Während ein offensichtlich geistesgestörter montenegrinischer Priester unlängst die aktuelle Eurovisionssiegerin Conchita Wurst als Verursacherin der sintflutartigen Regenfälle auf dem Balkan ausmachte, die mehr als fünfzig Todesopfer forderten und in Serbien, Kroatien und Bosnien eine Spur der Verwüstung hinterließen, erfreut sich ein Museum im niederösterreichischen Städtchen Horn derzeit an einer wahren Flut von Besucher:innen. Der Grund: die dort ausgestellte Holzstatue einer christlichen Heiligenfigur, der Kümmernis oder Wilgefortis – einer Frau mit Bart. Einer Sage aus dem vierzehnten Jahrhundert zufolge habe es sich bei ihr um die Tochter eines heidnischen portugiesischen Adeligen gehandelt, welcher diese mit dem sizilianischen König verheiraten wollte. Was der Tochter nicht behagte. Kirchlicher Geschichtsschreibung zufolge natürlich, weil sie heimlich zum Christentum konvertiert sei und ihre Jungfräulichkeit bewahren wollte. Was frau halt eben so behauptet, wenn frau keinen Bock hat, an einen wildfremden Mann in einem wildfremden Land zwangsverehelicht zu werden. Jedenfalls betete sie ob ihrer misslichen Lage. Und siehe da, es wuchs ihr ein Bart: Hochzeit abgesagt.
Ist bereits verheiratet, das kann also nicht der Grund sein: Conchita.

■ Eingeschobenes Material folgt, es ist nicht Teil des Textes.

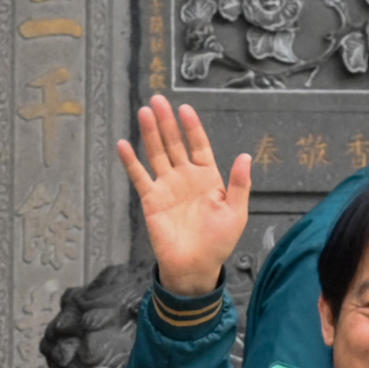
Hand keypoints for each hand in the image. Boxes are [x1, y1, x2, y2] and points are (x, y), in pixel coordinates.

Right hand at [117, 96, 251, 298]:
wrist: (195, 267)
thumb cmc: (218, 243)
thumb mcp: (236, 213)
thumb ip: (240, 184)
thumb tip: (245, 156)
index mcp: (208, 178)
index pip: (198, 145)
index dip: (192, 127)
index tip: (185, 109)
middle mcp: (185, 178)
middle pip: (175, 143)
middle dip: (167, 122)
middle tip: (158, 100)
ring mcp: (167, 187)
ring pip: (157, 154)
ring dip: (150, 134)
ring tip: (144, 112)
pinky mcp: (152, 200)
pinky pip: (140, 176)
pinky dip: (131, 161)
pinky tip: (123, 144)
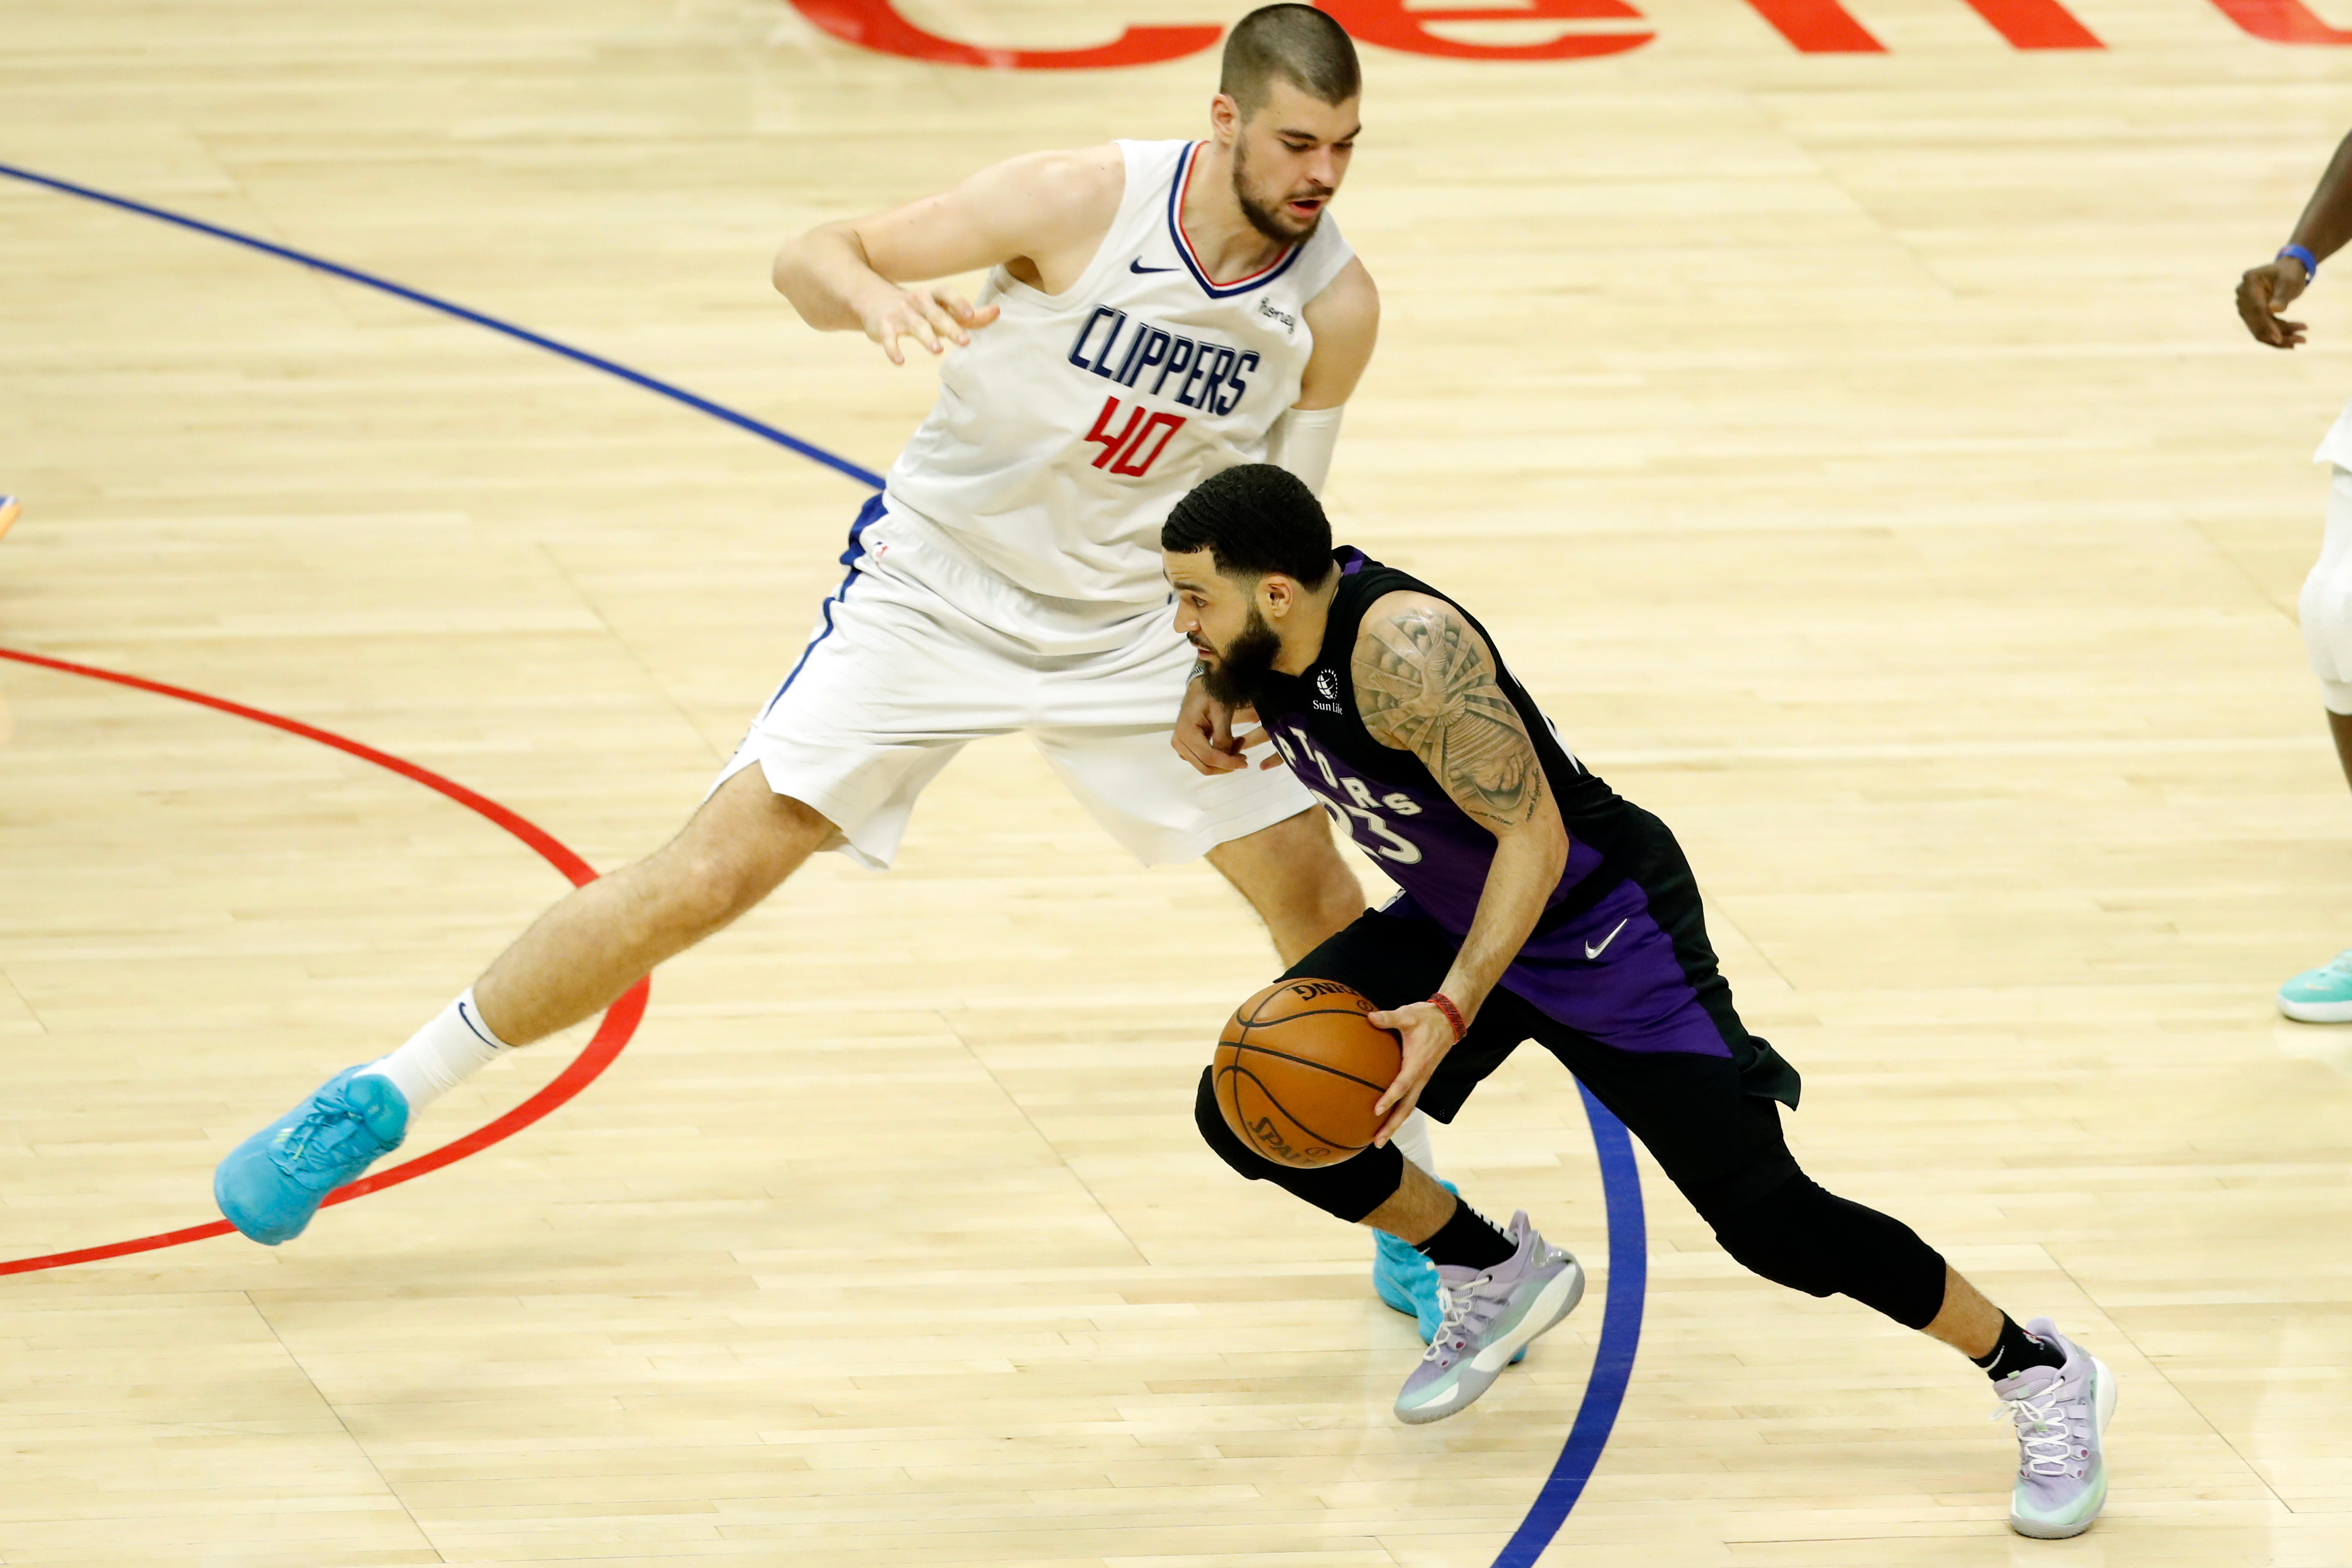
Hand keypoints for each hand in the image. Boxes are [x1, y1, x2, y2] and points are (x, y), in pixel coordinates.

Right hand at [859, 283, 999, 365]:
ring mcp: (900, 313)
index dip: (958, 302)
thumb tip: (998, 311)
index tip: (970, 314)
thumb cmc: (917, 309)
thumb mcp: (941, 310)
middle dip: (950, 325)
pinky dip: (892, 349)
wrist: (871, 300)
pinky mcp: (884, 326)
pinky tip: (900, 361)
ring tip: (938, 351)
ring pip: (915, 324)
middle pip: (935, 312)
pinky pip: (889, 338)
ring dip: (926, 336)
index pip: (946, 293)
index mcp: (933, 297)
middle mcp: (917, 302)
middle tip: (965, 341)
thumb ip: (969, 315)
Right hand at [1172, 678, 1277, 775]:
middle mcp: (1179, 741)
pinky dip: (1218, 757)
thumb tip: (1228, 758)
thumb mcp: (1221, 712)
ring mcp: (1180, 745)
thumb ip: (1223, 736)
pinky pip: (1203, 759)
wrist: (1200, 688)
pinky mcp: (1185, 747)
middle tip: (1244, 755)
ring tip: (1239, 744)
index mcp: (1186, 731)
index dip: (1228, 763)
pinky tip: (1230, 744)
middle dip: (1226, 765)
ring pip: (1204, 765)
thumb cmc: (1211, 695)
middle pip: (1205, 766)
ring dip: (1223, 760)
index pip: (1208, 757)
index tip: (1245, 763)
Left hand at [1365, 1000, 1458, 1146]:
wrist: (1449, 1021)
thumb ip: (1389, 1018)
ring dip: (1395, 1123)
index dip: (1390, 1098)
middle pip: (1407, 1108)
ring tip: (1378, 1138)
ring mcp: (1422, 1080)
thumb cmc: (1427, 1018)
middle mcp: (1421, 1076)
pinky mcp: (1421, 1078)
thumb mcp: (1408, 1015)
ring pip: (1409, 1107)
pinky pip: (1409, 1099)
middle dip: (1392, 1126)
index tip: (1376, 1111)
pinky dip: (1398, 1111)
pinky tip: (1385, 1117)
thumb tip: (1369, 1017)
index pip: (1402, 1085)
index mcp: (1418, 1063)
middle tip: (1377, 1142)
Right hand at [2239, 257, 2311, 348]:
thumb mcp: (2290, 281)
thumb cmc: (2290, 272)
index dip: (2266, 325)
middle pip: (2256, 323)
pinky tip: (2293, 340)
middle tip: (2302, 340)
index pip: (2256, 308)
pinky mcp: (2251, 314)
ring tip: (2302, 340)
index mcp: (2250, 281)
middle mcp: (2242, 295)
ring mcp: (2244, 306)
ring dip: (2280, 337)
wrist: (2288, 270)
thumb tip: (2273, 310)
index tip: (2279, 338)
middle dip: (2278, 334)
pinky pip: (2262, 329)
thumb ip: (2282, 295)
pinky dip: (2278, 335)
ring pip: (2259, 330)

Allerdings endete die Geschichte für diese bärtige Frau unerfreulich: ihr Vater zeigte sich ob ihrer Auflehnung so erzürnt, dass er sie kreuzigen ließ, so jedenfalls die Sage. Seither erfreue sich die Heilige Kümmernis großen Zuspruchs speziell im Alpenraum und fungiere als Galionsfigur der in der Ehe Geknechteten. Seit dem Sieg einer weiteren bärtigen Frau beim europäischen Gesangswettbewerb stiegen nun die Besucherzahlen im Horner Museum beträchtlich, wo man der Figur einen Ehrenplatz zuwies und den Ausstellungsraum mit Zeitungsartikeln über Conchita Wurst ergänzte. Toni Kurz, der Museumsleiter, erwäge nach einem Bericht der Austrian Times gar eine Verlängerung der ursprünglich bis Ende Oktober 2014 geplanten Ausstellung. “Vielleicht besucht uns Conchita Wurst mal,” hofft er gar. Eine passende Antwort auf den Sprachdurchfall des anfangs erwähnten serbisch-orthodoxen Geistlichen Amfilohije gab übrigens der bosnische Sänger und Songschreiber Dino Merlin: mit dem Videoclip zu seiner neuesten Single ‘Ruža’ (‘Rose’), das eindringliche Bilder von den Folgen der Flut mit seiner wie immer berührend schönen Musik unterlegt, möchte er auf die Lage der betroffenen Menschen auf dem Balkan aufmerksam machen und ruft auf seiner Internetseite gleichzeitig zur Hilfe auf. Wer sich davon angesprochen fühlt, kann beispielsweise hier spenden. Danke!
Bewegende Bilder und Musik: Dino Merlins neue Single.
Amfilohije ist leider nicht nur irgendein Priester mit “Sprechdurchfall”, fürchte ich. Es handelt sich um einen hochrangigen Bischof der Serbisch-Orthodoxen Kirche; Metropolit von Montenegro und dem Küstenland, bekannt für seine ultranationalistischen Ausfälle. 2010 wär er um ein Haar serbischer Patriarch geworden und seit Montenegro 2006 seine Unabhängigkeit erklärt hat, steht die Frage nach der Autokephalie der dortigen orthodoxen Kirche im Raum – was den greisen Popen erst so recht in Wallung gebracht hat. Zudem steht er sowohl ideologisch als auch politisch Vladimir Putin sehr nahe, was gleichfalls ein Beweggrund für diese Äußerungen sein dürfte. Offenbar versucht da jemand (in Absprache mit Moskau?), den selbst von der gegenwärtigen, nationalistischen Regierung Serbiens fortgesetzten Europakurs etwas zu torpedieren und die Gläubigen in Stellung zu bringen.